> REQUIRED TASK: Recast the material below as a Markdown table with the columns Row and Line, numbering each nonblank line in order and leaving out the pictures.

-- START --

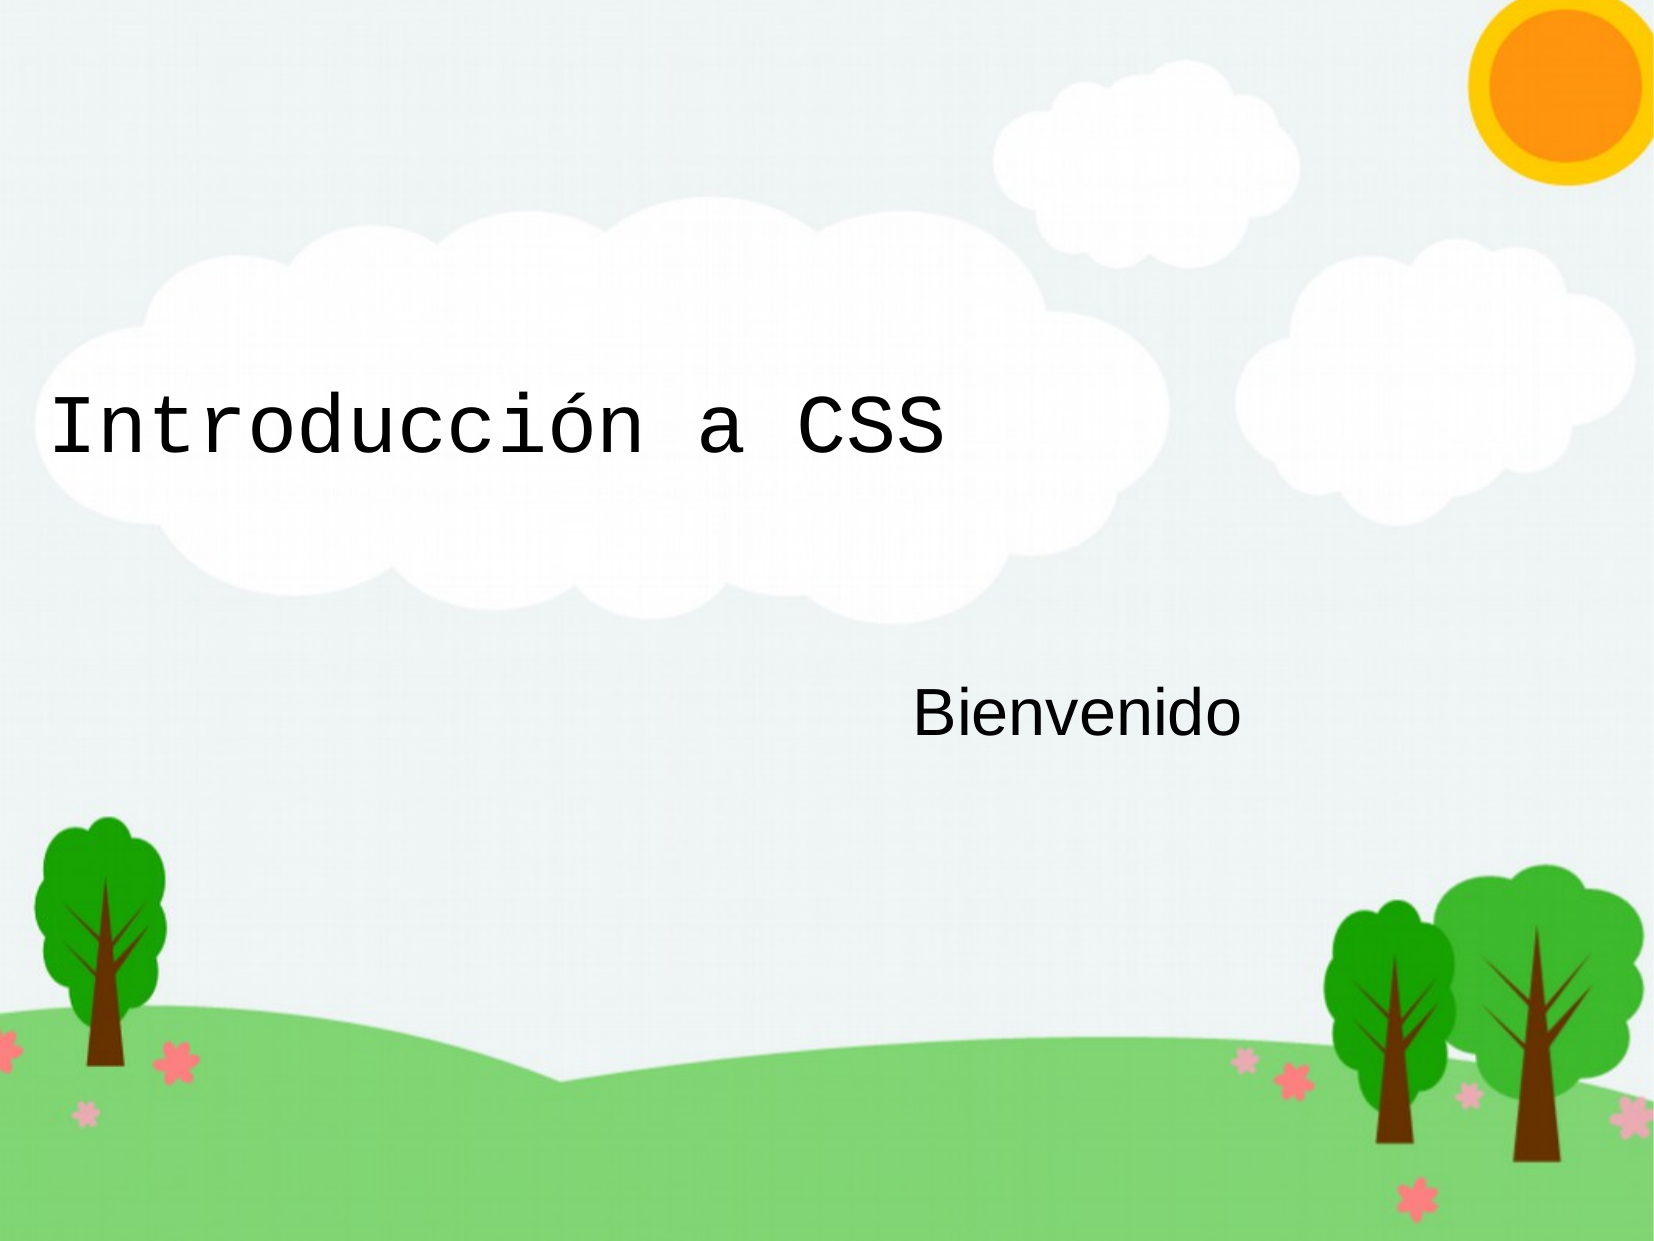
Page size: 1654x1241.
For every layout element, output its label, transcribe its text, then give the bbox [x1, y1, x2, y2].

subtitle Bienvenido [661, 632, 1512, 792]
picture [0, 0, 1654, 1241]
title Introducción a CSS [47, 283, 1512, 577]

-- END --

> TASK RESULT:
| Row | Line |
|---|---|
| 1 | Page size: 1654x1241. |
| 2 | For every layout element, output its label, transcribe its text, then give the bbox [x1, y1, x2, y2]. |
| 3 | subtitle Bienvenido [661, 632, 1512, 792] |
| 4 | picture [0, 0, 1654, 1241] |
| 5 | title Introducción a CSS [47, 283, 1512, 577] |